> _Passage given_:
— Start —
Virginia Supreme Court Ruling Provides Property Owners with Leverage to Challenge Environmentalists

Virginia Supreme Court rebukes environmentalists in dispute over the terms and conditions of a conservation easement. Ruling could inspire property rights activism across state lines.

Virginia farmers and other landowners who have clashed with environmental groups over the terms and conditions of conservation easements that sit on their property now have added leverage thanks to a recent ruling from the state’s Supreme Court.

Under the terms and conditions of conservation easements, property owners typically enter into legal agreements with land trusts where they agree to set aside a portion of their property for conservation purposes in exchange for receiving tax breaks. The idea here is to preserve both historical and bucolic regions for posterity while also providing property owners with sufficient latitude to conduct commercial and light industrial activities.

But what began as a mutually beneficial arrangement has evolved over time into a vehicle for government land grabs, according to public policy analysts who are familiar with the agreements.

The ruling from the Supreme Court of Virginia, which was issued last week, says that whenever there is any doubt or ambiguity over an easement’s legal language courts must construe this language in deference to the land owner and with the burden of proof on the land trust or any other party charged with enforcement of the easement.

The case involved a dispute between Wetlands America Trust (WAT), a non-profit land trust set up to provide financial support to Ducks Unlimited, a non-profit wetlands and waterfowl conservation group, and White Cloud Nine Ventures, which operates Chrysalis Vineyards in located in Middleburg, Virginia, about 40 miles west of Washington, D.C.

Jennifer McCloud of Chrysalis Vineyards. (Jennifer McCloud)

WAT holds a conservation easement on behalf of Ducks Unlimited on the 200-acre property that includes Chrysalis Vineyards. Ducks Unlimited objected to the winery’s plans to construct a farm building housing a creamery, a bakery and tasting room. These plans also called for the construction of a small bridge and roads leading to the farm building and putting in a parking lot in front of the structure for the benefit of the winery’s customers.

White Cloud had argued successfully at the trial court level that the term “farm building” was ambiguous and open-ended to the point where it allowed for construction. But WAT and Ducks Unlimited identified 14 separate easement violations. But in the end, the state Supreme Court upheld a lower court ruling that applied a common law principle that said “restrictive covenants are to be strictly construed in favor of the free use of land.”
— End —
> _Data provided_:
— Start —
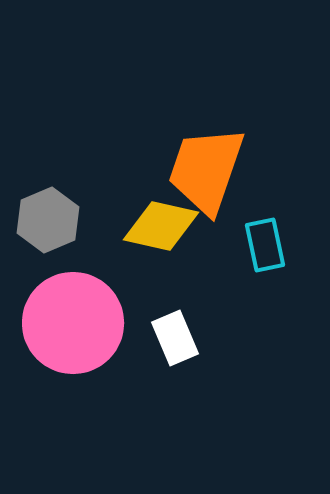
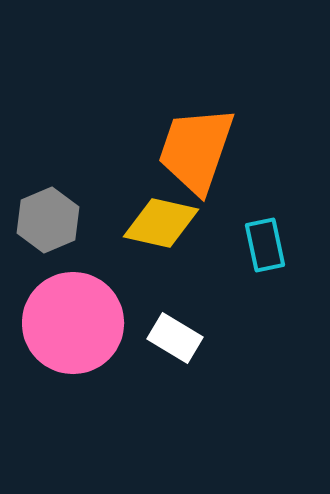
orange trapezoid: moved 10 px left, 20 px up
yellow diamond: moved 3 px up
white rectangle: rotated 36 degrees counterclockwise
— End —
> _Exercise instructions_:
[1] Answer these from the article on the Virginia Supreme Court ruling:
(a) What do property owners typically receive for setting aside part of their property under a conservation easement?
(b) How large is the property that includes Chrysalis Vineyards?
(c) How many separate easement violations did WAT and Ducks Unlimited identify?
[2] Write the next few paragraphs of the article on the Virginia Supreme Court ruling, picking up after its final sentence.

> _Answers provided_:
[1]
(a) Tax breaks.
(b) 200 acres.
(c) 14.

[2]
The key phrase from the court ruling is as follows:

“Under this common law principle, consistently recognized and applied by this Court for over a century, ‘[v]alid covenants restricting the free use of land, although widely used, are not favored and must be strictly construed and the burden is on the party seeking to enforce them to demonstrate that they are applicable to the acts of which he complains.”

The Virginia Supreme Court ruling came just a few days after the Virginia General Assembly passed a joint resolution recognizing Martha Boneta, the owner and operator of the 64-acre Liberty Farm in Fauquier County, for the role she played in successfully advancing legislation to protect property rights.

Boneta has been involved in a high-profile dispute with the Piedmont Environment Council over the stipulations included in a conservation easement that sits on Liberty Farm. The Piedmont Group is a non-profit land trust based in Fauquier County that stands accused of trespassing across Boneta’s property. The case, which has attracted national attention, has been extensively covered in The Daily Signal.

Boneta has filed a lawsuit with the Fauquier County Circuit against the PEC and the husband-wife real estate team of Phillip and Patricia Thomas who are both PEC members. Phillip Thomas owns Talbot Realty in Middleburg, Virginia and previously owned Liberty Farm.

Martha Boneta of Liberty Farm. (Martha Boneta)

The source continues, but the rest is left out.